I could see through the glass pane when a door opened and let light into a hall. A woman in a housecoat appeared at the far end, put her hand to a switch, and a bulb came on in the ceiling, just inside the door. She walked toward me. I could hear every fall of her foot. She rattled chains. The door opened about five inches, and she put her face near the gap.

The ceiling light was harsh and it came straight down on her face. I could see her hand on the edge of the door. I could see the pink petunias of the print she was wearing. I could hear a clock. I could smell the house-smell. I knew what she’d had for dinner and what she’d been doing when I rang.

I said, “Do you know a doctor? There’s a man hurt in the road. May I use your phone?”

“Hurt?” she said. Her hand was going toward the chain that kept the door from opening any farther, but it seemed to move so slowly.

I said, “Oh, hurry!” Then an arm went around my waist, snatching me almost off my feet. I screamed. For a terrible moment I didn’t even know who it was. He put his hand over my face and shut off the noise I was making. He said in my ear, “Come away!” I heard the woman yelp, the door slam.

Then I knew it was Tom who was making me run down the drive. He dragged me around the car and stuffed me in under the wheel, over to my own side. Then I saw the other car — its big cat eyes, hunting the driveway of a dark house ahead of us. The beams swerved off the road and then jerked back, as if the big eyes had caught sight of us and wanted to look again.

Tom yanked our car into gear and got out of there. We tore past the neighbor’s stopped car. We flew down the dark road, screamed around the next intersection. We nosed into traffic. We settled into line. Tom’s face was wet with sweat, trying to drive as if we were two people coming home from the movies.

He didn’t say a word until we were almost home. Then he said, “Ellen, I’m sorry...”

“He was dead, Tom?”

“Ellen, we hit a corpse. The man had been shot in the head. He was dead before we ever...”

He took his right hand off the wheel and I saw something on his first two fingers. I thought it was blood, but then I saw that it was a purple-red. “What’s that, Tom!”

“I don’t know.” He rubbed the stain. It seemed dry.

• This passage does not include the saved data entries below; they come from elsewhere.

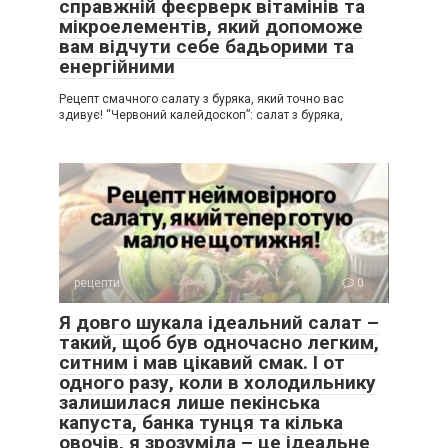
справжній феєрверк вітамінів та
мікроелементів, який допоможе
вам відчути себе бадьорими та
енергійними
Рецепт смачного салату з буряка, який точно вас
здивує! “Червоний калейдоскоп”: салат з буряка,
рецепти
0
Я довго шукала ідеальний салат –
такий, щоб був одночасно легким,
ситним і мав цікавий смак. І от
одного разу, коли в холодильнику
залишилася лише пекінська
капуста, банка тунця та кілька
овочів, я зрозуміла – це ідеальне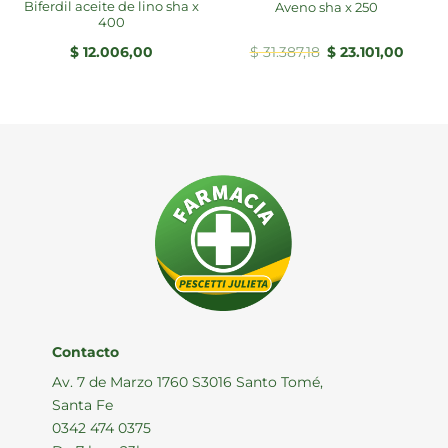
biferdil aceite de lino sha x
aveno sha x 250
400
El
El
$
12.006,00
$
31.387,18
$
23.101,00
precio
precio
original
actual
era:
es:
$ 31.387,18.
$ 23.10
Contacto
Av. 7 de Marzo 1760 S3016 Santo Tomé,
Santa Fe
0342 474 0375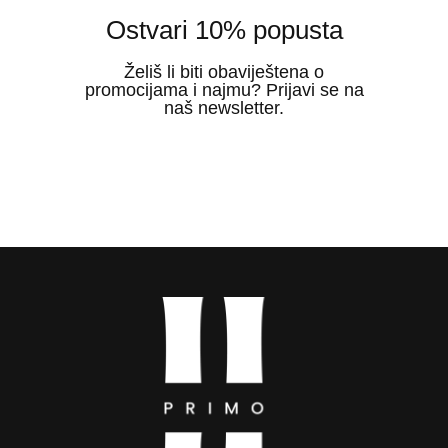
Ostvari 10% popusta
Želiš li biti obaviještena o
promocijama i najmu? Prijavi se na
naš newsletter.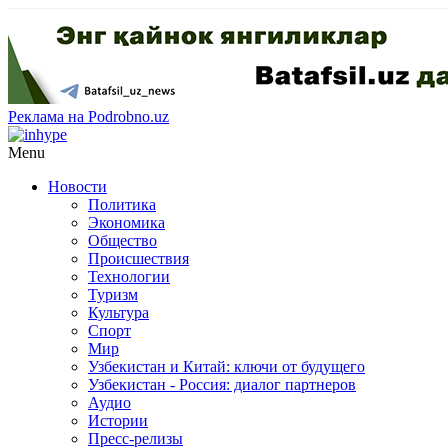
Реклама на Podrobno.uz
Menu
Новости
Политика
Экономика
Общество
Происшествия
Технологии
Туризм
Культура
Спорт
Мир
Узбекистан и Китай: ключи от будущего
Узбекистан - Россия: диалог партнеров
Аудио
Истории
Пресс-релизы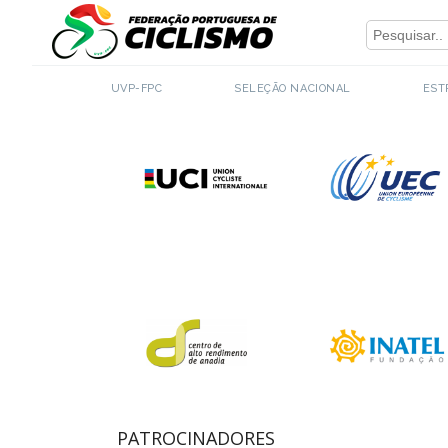
Close
PARCEIROS INSTITUCIONAIS
UVP-FPC
SELEÇÃO NACIONAL
EST
PATROCINADORES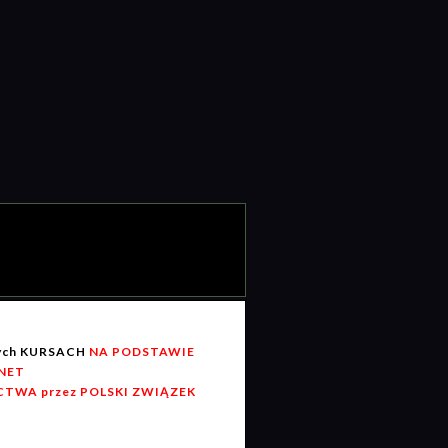
wych KURSACH
NA PODSTAWIE
RNET
TWA przez POLSKI ZWIĄZEK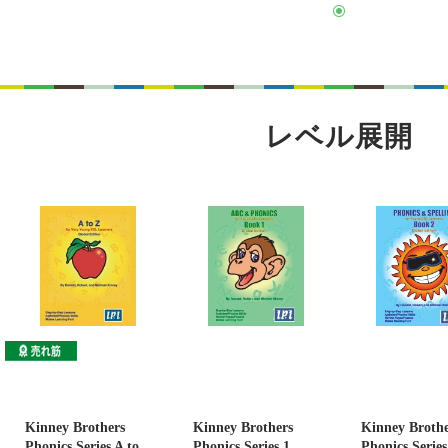
レベル展開
Kinney Brothers
Kinney Brothers
Kinney Brothe
Phonics Series A to
Phonics Series 1
Phonics Series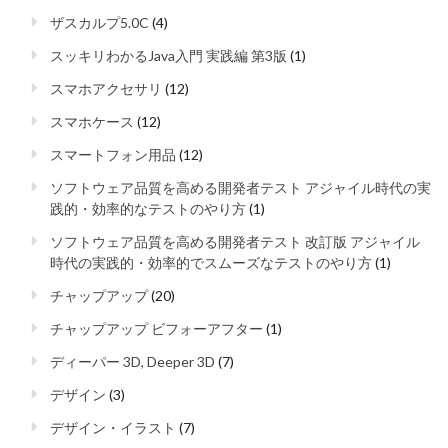
ザスカルプ5.0C
(4)
スッキリわかるJava入門 実践編 第3版
(1)
スマホアクセサリ
(12)
スマホケース
(12)
スマートフォン用品
(12)
ソフトウェア品質を高める開発者テスト アジャイル時代の実
践的・効率的なテストのやり方
(1)
ソフトウェア品質を高める開発者テスト 改訂版 アジャイル
時代の実践的・効率的でスムーズなテストのやり方
(1)
チャップアップ
(20)
チャップアップ ビフォーアフター
(1)
ディーパー 3D, Deeper 3D
(7)
デザイン
(3)
デザイン・イラスト
(7)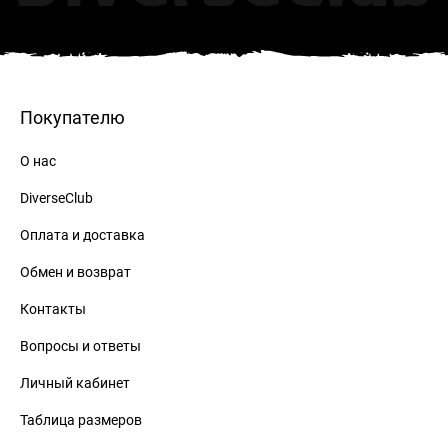
Покупателю
О нас
DiverseClub
Оплата и доставка
Обмен и возврат
Контакты
Вопросы и ответы
Личный кабинет
Таблица размеров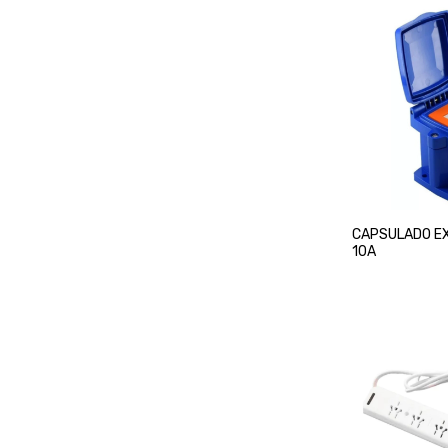
CAPSULADO E
10A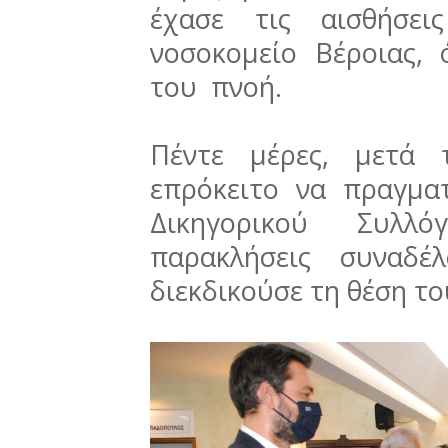
έχασε τις αισθήσει
νοσοκομείο Βέροιας,
του πνοή.
Πέντε μέρες, μετά 
επρόκειτο να πραγμα
Δικηγορικού Συλ
παρακλήσεις συναδέ
διεκδικούσε τη θέση τ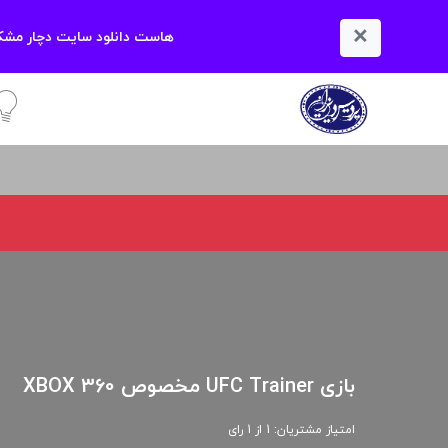
×
هاست دانلود سایت دچار مشکل
آمو
بازی UFC Trainer مخصوص XBOX 360
امتیاز مشتریان: 1 از 1 رای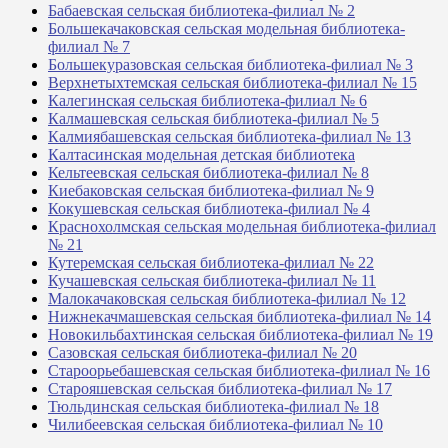
Бабаевская сельская библиотека-филиал № 2
Большекачаковская сельская модельная библиотека-
филиал № 7
Большекуразовская сельская библиотека-филиал № 3
Верхнетыхтемская сельская библиотека-филиал № 15
Калегинская сельская библиотека-филиал № 6
Калмашевская сельская библиотека-филиал № 5
Калмиябашевская сельская библиотека-филиал № 13
Калтасинская модельная детская библиотека
Кельтеевская сельская библиотека-филиал № 8
Киебаковская сельская библиотека-филиал № 9
Кокушевская сельская библиотека-филиал № 4
Краснохолмская сельская модельная библиотека-филиал
№ 21
Кутеремская сельская библиотека-филиал № 22
Кучашевская сельская библиотека-филиал № 11
Малокачаковская сельская библиотека-филиал № 12
Нижнекачмашевская сельская библиотека-филиал № 14
Новокильбахтинская сельская библиотека-филиал № 19
Сазовская сельская библиотека-филиал № 20
Староорьебашевская сельская библиотека-филиал № 16
Старояшевская сельская библиотека-филиал № 17
Тюльдинская сельская библиотека-филиал № 18
Чилибеевская сельская библиотека-филиал № 10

We were at home, finally, and we could talk. Tom said the minute I’d left him, he’d taken the flashlight and turned it on the man. Our wheel had gone over his legs. Tom got out and tried for the pulse, but he couldn’t be sure. He said he’d had a lot of vague mixed-up thoughts — better not try to move him, better wait for a doctor. Then he wondered about identity. He’d wiggled his hand under the body to get into the right hip pocket, to see if he could find a name and address. But there was no wallet. Instead, there was a broken bottle, wrapped in paper, leaking this purple stuff. Tom had pulled his hand out, sniffed at the stain. An odor he couldn’t describe — it was gone now. The light had fallen on a wallet lying in the road. Tom said it looked as if it were bleeding that purple stuff.